Deploying an effective application performance management strategy helps to mitigate downtime risk and ensure that your business delivers a user experience that exceeds customer expectations. But which monitoring technique is ideal for your business-critical needs?

What is Synthetic Monitoring?

Synthetic monitoring, also called synthetic transaction management (STM), uses scripted recordings to simulate the expected path a user would take through an application. This approach allows IT to proactively measure the availability and performance of applications and related infrastructure. You control the parameters such as specific locations and the frequency of tests.

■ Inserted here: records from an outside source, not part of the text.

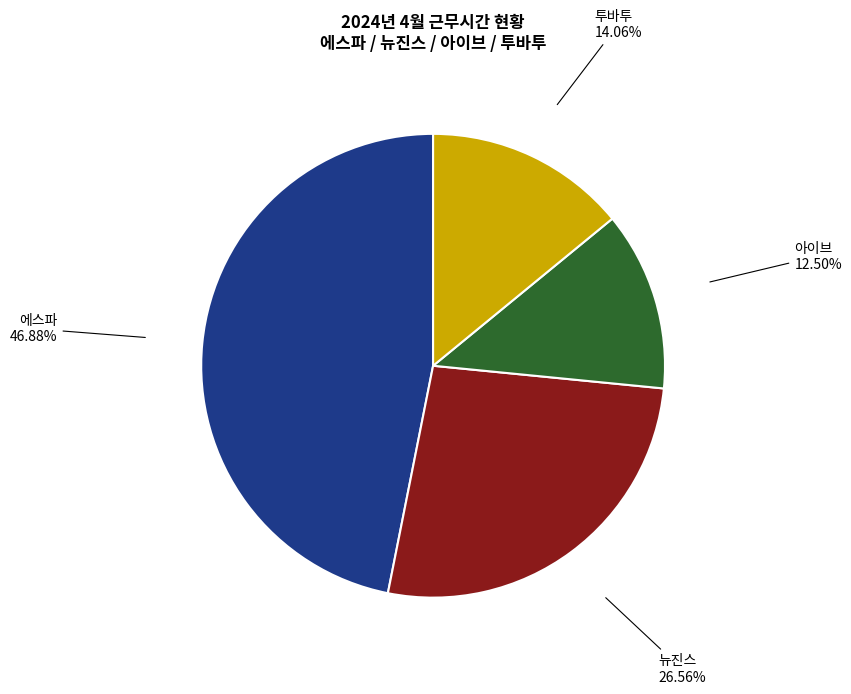

What percentage is NOT represented by 에스파?

53.1%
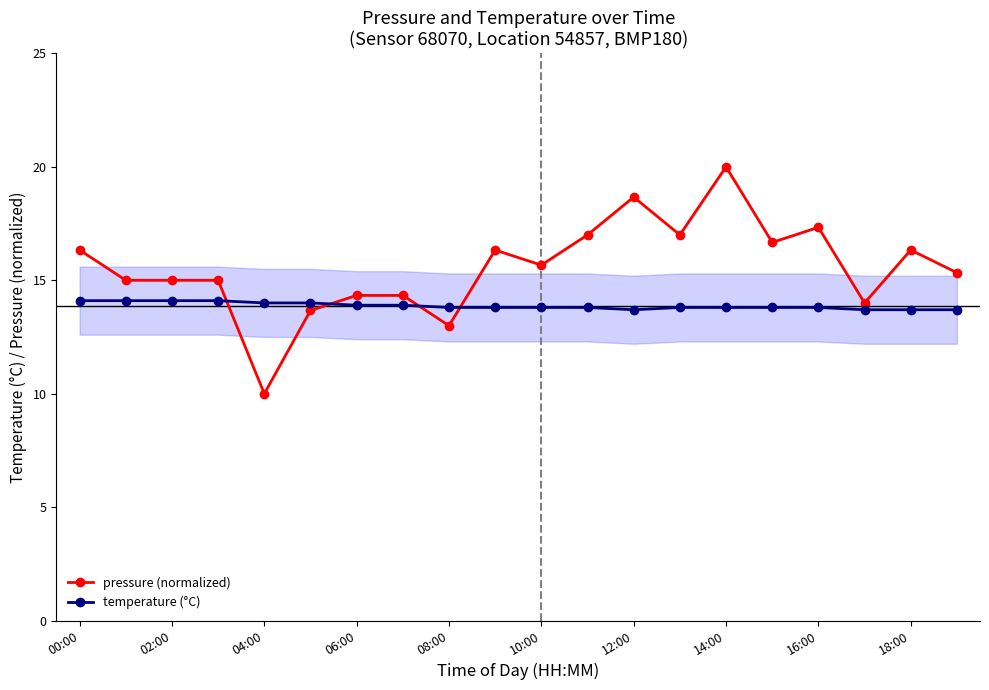

Is it true that temperature (°C) equals 13.8 at 10:00?

True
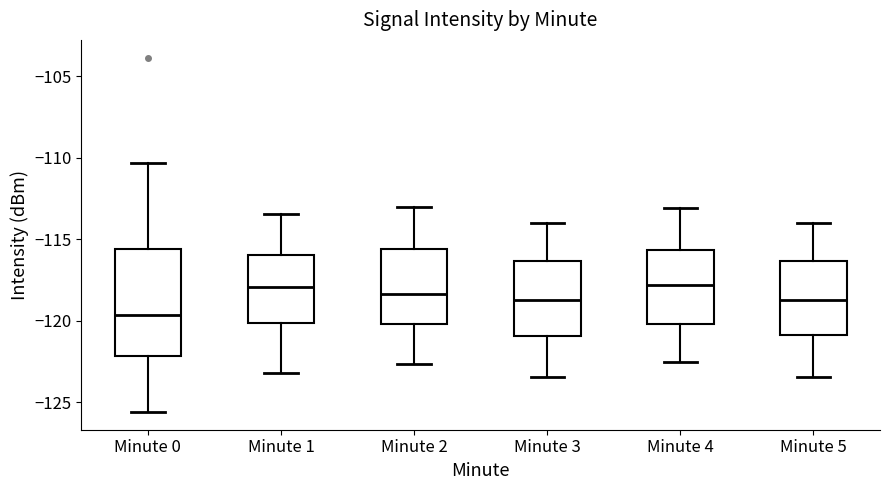

Reading left to right, transcribe this box plot: for each box, give where its median line is, the range the box spans, and where its two whiskers end, as read against the y-axis. The values are not printed on the chart, so give them approximately, as read against the axis.

Minute 0: median -119.5, box -122.0 to -115.5, whiskers -125.5 to -110.5
Minute 1: median -118.0, box -120.0 to -116.0, whiskers -123.0 to -113.5
Minute 2: median -118.5, box -120.0 to -115.5, whiskers -122.5 to -113.0
Minute 3: median -118.5, box -121.0 to -116.5, whiskers -123.5 to -114.0
Minute 4: median -118.0, box -120.0 to -115.5, whiskers -122.5 to -113.0
Minute 5: median -118.5, box -121.0 to -116.5, whiskers -123.5 to -114.0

Benefits of Synthetic Transaction Monitoring

  • STM allows you to monitor the performance and reliability of your applications 24 x 7, even for apps and services that are not currently being accessed by live customers.
  • Utilizing this approach, if your application goes down, you will be notified first (rather than your end user). This will help you respond faster as well as protect brand reputation.
  • Today’s applications are increasingly dependent on third-party applications which add to the complexity of successful performance management. However, synthetic monitoring allows you to proactively check service-levels to understand the performance impact under-performing third-party content is having on customer experience. In this way, you can hold third-party vendors accountable and mitigate business risk.
  • According to IDG research, 90% of all organizations today either have applications running in the cloud or are planning to move to the cloud in the next 36 months. If your organization is leveraging a SaaS solution for email, document storage, sharing, or other critical business functions, then synthetic monitoring will allow you to gauge the performance and availability of these applications.
  • Synthetic monitoring can also assist your organization in identifying, testing and optimizing new applications for deployment. This approach helps you to predict application health before introducing a new application.
  • Synthetic monitoring is critical to a Shift Left testing approach – which can help reduce costs and mitigate risks earlier. This is because it allows you to test prior to launch.
  • Additionally, synthetic scripts can be pointed to external applications and services to determine how your user experience stacks up against the competition. This is a critical component for defining goals, setting IT benchmarks, and gaining a competitive edge in your industry.

Limitations of Synthetic Monitoring

Synthetic monitoring does not provide real-time, real-world visibility. In other words, it cannot definitively tell you what specific end users will actually experience because it is difficult to gauge all of the atypical or unpredictable variables that could potentially impact a real-life customer experience through each stage of the user journey.